На следующий день после полудня я сидел в одних трусах перед телевизором и прихлебывал из глиняной пивной кружки горячий чай. Голова у меня была вялая, думать не хотелось совершенно и все время клонило в сон – спать я лег только в третьем часу ночи.
По телевизору показывали какую—то испаноязычную дребедень. Я переключил каналы, в надежде найти что—нибудь приемлемое, но эфир был до отказа забит телевизионными играми, американскими мультфильмами и рекламой. Так что не осталось ничего другого, как вникать в полную страсти жизнь латиноамериканских героев. Актеры были как на подбор: ясноглазые и светловолосые. На мой взгляд от своих латинских сородичей они унаследовали только язык да способность создавать проблемы на пустом месте.
Глядя на них, я ни к селу, ни к городу, вспомнил знаменитые виды античных музеев под открытым небом. Подумал, что в Вечном Городе было все—таки тесновато, а в банях, верно, и вовсе не протолкнуться. Пятьдесят тысяч зрителей Колизея, легионы цезарей. Рай на костях – мечта нацистов всех рас и цветов кожи.
Додумавшись до этого, я завалился на диван и стал размышлять над тем, чем бы занять остаток дня. Не сходить ли снова на отцовскую квартиру?.. Но по зрелому размышлению все же утвердился в мысли, что тащиться через весь город только для того, чтобы бессмысленно слоняться из угла в угол по опустевшему родительскому гнезду, нет у меня ни сил, ни желания. А вот только вчера придуманную шутку попробовать стоило. Я почесал кончик носа, с минуту наблюдал пляжную сцену из сериала с энергичными намеками волоокого «жеребца» и ответами надменной девицы в вечернем платье…

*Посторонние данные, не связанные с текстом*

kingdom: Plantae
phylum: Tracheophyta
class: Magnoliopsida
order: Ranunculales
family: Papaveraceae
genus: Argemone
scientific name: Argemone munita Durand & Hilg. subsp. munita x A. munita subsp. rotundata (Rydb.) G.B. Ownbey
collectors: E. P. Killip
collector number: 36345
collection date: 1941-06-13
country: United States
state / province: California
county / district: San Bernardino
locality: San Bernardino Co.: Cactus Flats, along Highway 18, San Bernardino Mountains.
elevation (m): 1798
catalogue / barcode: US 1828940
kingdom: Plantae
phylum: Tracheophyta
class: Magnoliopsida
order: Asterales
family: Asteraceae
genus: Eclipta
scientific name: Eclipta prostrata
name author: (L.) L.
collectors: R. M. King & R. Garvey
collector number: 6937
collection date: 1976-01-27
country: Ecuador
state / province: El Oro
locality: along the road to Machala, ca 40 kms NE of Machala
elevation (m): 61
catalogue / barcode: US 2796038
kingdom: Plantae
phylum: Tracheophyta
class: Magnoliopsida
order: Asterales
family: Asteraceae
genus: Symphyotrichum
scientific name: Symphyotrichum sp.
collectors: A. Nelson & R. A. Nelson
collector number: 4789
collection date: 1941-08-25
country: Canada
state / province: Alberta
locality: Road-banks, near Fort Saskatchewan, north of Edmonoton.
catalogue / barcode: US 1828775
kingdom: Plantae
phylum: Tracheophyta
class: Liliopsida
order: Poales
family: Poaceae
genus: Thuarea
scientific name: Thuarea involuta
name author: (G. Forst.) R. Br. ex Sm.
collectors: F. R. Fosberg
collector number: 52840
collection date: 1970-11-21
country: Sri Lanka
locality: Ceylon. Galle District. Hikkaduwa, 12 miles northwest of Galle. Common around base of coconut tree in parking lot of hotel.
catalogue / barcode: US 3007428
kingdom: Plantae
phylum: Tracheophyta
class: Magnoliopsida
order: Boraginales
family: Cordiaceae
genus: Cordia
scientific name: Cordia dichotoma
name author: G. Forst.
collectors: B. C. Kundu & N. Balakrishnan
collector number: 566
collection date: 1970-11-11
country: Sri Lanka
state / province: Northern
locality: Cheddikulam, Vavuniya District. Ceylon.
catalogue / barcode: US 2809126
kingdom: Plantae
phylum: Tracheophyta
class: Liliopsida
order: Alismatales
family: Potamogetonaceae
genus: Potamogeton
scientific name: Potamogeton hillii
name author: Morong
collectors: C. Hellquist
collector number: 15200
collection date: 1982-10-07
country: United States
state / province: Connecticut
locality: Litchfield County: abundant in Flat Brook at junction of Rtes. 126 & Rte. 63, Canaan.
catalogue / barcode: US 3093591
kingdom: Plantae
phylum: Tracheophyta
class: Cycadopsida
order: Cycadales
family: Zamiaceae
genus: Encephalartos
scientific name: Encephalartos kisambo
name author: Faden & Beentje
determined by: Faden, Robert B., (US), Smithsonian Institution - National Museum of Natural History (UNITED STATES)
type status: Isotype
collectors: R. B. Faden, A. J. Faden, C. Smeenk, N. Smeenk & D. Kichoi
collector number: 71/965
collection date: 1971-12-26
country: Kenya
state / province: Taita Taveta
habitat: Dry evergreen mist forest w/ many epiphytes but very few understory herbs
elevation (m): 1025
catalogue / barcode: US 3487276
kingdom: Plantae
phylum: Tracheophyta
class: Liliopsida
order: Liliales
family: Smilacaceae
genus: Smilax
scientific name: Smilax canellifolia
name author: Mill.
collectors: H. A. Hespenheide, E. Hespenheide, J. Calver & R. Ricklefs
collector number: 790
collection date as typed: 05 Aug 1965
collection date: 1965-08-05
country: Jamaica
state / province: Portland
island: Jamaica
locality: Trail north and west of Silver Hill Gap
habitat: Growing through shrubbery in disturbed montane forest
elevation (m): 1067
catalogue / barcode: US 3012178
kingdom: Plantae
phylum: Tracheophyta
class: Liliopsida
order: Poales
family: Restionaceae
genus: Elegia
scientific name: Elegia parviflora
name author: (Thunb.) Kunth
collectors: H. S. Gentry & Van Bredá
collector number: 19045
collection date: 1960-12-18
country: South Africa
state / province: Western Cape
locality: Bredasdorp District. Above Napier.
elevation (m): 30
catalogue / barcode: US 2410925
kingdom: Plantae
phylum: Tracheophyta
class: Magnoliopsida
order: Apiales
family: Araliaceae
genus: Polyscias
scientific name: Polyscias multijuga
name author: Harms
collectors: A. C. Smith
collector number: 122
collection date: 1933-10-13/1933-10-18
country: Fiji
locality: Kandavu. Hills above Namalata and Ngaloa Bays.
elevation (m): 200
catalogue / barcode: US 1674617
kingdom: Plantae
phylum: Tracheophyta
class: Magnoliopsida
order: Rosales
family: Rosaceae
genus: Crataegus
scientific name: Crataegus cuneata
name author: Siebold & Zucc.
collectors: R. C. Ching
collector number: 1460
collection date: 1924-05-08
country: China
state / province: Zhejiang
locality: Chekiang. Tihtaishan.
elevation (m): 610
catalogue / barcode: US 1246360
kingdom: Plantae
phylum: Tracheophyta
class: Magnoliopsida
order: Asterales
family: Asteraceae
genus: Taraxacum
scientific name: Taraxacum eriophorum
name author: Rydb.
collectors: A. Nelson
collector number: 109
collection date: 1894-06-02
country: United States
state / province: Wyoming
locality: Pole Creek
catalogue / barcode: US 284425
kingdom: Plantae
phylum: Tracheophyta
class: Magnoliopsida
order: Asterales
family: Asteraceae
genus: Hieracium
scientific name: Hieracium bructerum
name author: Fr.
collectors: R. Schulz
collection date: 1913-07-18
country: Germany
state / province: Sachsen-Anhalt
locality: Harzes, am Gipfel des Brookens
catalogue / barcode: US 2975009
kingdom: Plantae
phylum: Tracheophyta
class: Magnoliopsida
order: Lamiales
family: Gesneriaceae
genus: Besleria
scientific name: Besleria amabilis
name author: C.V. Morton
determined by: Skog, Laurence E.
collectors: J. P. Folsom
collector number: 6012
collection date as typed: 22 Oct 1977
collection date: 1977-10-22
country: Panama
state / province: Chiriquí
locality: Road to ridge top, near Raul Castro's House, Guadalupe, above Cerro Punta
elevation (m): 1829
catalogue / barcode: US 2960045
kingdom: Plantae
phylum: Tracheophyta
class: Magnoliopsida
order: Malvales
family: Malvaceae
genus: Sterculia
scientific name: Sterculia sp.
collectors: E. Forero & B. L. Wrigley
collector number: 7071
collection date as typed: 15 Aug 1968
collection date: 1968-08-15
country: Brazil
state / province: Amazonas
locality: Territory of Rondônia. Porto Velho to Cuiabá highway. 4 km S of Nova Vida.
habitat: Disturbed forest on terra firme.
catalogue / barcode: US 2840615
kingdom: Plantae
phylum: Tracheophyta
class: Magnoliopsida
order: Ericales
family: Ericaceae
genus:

И вдруг снова неуверенно толкнулось сердце в груди, второй раз за эту неделю: «Да неужели несет нас всех к краю пропасти?» Ведуны и прорицатели, астрологи, скрытые учения, идея сверхчеловека и сверхнации… К какому водовороту человечество неудержимо тащит? И вспомнил страшного, косматого Гогу Черного по кличке Наркотик, настоящего имени и фамилии которого никто не знал. Вспомнил, как он пристально вглядывается в лицо своего пациента, словно хочет сожрать его за один присест, что—то спрашивает невнятным, булькающим голосом, а потом неожиданно наносит несколько стремительных, жестких ударов кончиками пальцев, от которых больной почти теряет сознание, сгибается пополам и ловит ртом воздух. А Гога похлопывает его по спине и приговаривает: «Это ничего. Теперь уже ничего. Теперь…» И сотни таких разрозненных фрагментов складываются в невероятную мозаику, для завершенности которой недостает чего—то малого – пьедестала, например, или олимпийской вершины, чтобы увидеть этот пазл собранным.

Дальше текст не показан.